In this exercise, write out the data word for word and leave every image out.

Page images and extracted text
-=-=-=-=-
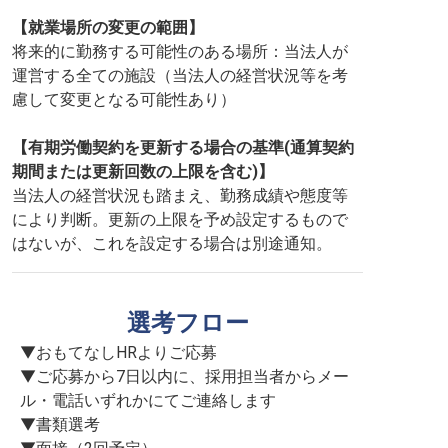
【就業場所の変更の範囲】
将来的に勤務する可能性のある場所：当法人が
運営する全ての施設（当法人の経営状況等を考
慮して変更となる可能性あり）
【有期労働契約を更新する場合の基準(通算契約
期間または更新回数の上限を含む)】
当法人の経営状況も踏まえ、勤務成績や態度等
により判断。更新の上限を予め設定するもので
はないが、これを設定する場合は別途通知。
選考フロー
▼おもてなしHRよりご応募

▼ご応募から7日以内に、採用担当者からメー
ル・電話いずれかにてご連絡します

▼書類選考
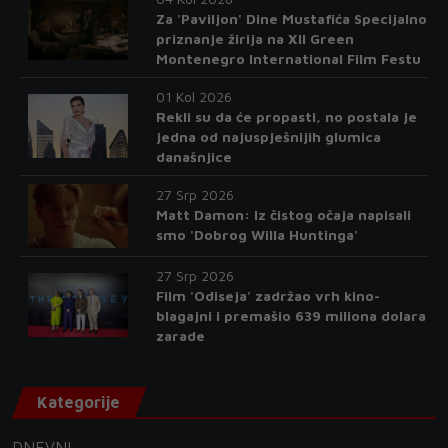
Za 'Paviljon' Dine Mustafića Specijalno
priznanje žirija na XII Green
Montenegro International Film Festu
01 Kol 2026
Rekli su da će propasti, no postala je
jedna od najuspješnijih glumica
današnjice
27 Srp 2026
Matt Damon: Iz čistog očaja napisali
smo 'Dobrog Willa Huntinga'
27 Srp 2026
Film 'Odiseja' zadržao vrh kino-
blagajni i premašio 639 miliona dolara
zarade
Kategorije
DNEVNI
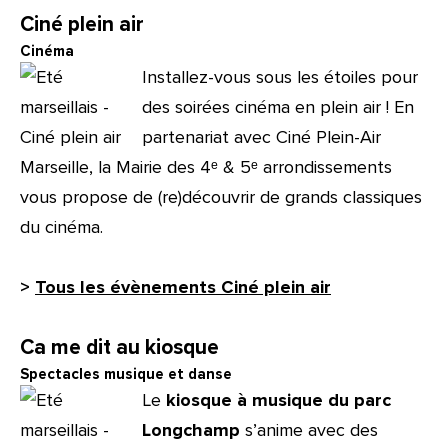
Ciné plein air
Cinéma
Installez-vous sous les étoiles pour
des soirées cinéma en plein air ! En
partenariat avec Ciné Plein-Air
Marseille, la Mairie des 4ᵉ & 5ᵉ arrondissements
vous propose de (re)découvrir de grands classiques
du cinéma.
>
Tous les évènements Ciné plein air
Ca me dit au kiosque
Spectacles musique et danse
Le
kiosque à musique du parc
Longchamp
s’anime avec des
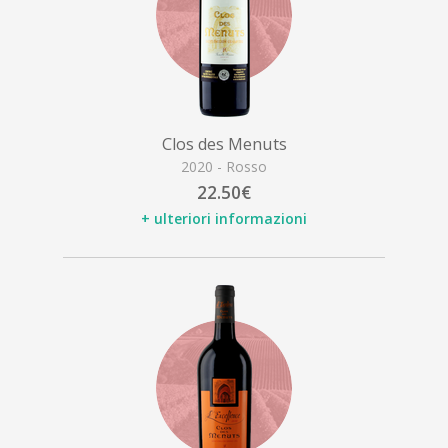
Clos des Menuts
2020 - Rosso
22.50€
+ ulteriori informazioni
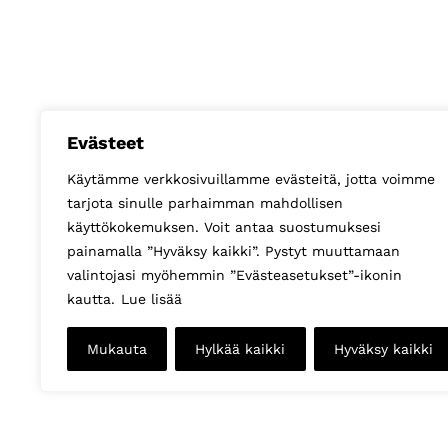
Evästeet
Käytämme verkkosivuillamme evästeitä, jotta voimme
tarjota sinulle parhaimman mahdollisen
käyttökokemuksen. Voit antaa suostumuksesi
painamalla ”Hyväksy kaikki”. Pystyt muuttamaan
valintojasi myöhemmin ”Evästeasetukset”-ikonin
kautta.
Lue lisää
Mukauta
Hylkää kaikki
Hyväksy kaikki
-=-=-=-=-
Your solution:
【就業場所の変更の範囲】
将来的に勤務する可能性のある場所：当法人が
運営する全ての施設（当法人の経営状況等を考
慮して変更となる可能性あり）
【有期労働契約を更新する場合の基準(通算契約
期間または更新回数の上限を含む)】
当法人の経営状況も踏まえ、勤務成績や態度等
により判断。更新の上限を予め設定するもので
はないが、これを設定する場合は別途通知。
選考フロー
▼おもてなしHRよりご応募

▼ご応募から7日以内に、採用担当者からメー
ル・電話いずれかにてご連絡します

▼書類選考
Za 'Paviljon' Dine Mustafića Specijalno
priznanje žirija na XII Green
Montenegro International Film Festu
01 Kol 2026
Rekli su da će propasti, no postala je
jedna od najuspješnijih glumica
današnjice
27 Srp 2026
Matt Damon: Iz čistog očaja napisali
smo 'Dobrog Willa Huntinga'
27 Srp 2026
Film 'Odiseja' zadržao vrh kino-
blagajni i premašio 639 miliona dolara
zarade
Kategorije
DNEVNI
Ciné plein air
Cinéma
Installez-vous sous les étoiles pour
des soirées cinéma en plein air ! En
partenariat avec Ciné Plein-Air
Marseille, la Mairie des 4ᵉ & 5ᵉ arrondissements
vous propose de (re)découvrir de grands classiques
du cinéma.
>
Tous les évènements Ciné plein air
Ca me dit au kiosque
Spectacles musique et danse
Le
kiosque à musique du parc
Longchamp
s’anime avec des
Clos des Menuts
2020 - Rosso
22.50€
+ ulteriori informazioni
Evästeet
Käytämme verkkosivuillamme evästeitä, jotta voimme
tarjota sinulle parhaimman mahdollisen
käyttökokemuksen. Voit antaa suostumuksesi
painamalla ”Hyväksy kaikki”. Pystyt muuttamaan
valintojasi myöhemmin ”Evästeasetukset”-ikonin
kautta.
Lue lisää
Mukauta
Hylkää kaikki
Hyväksy kaikki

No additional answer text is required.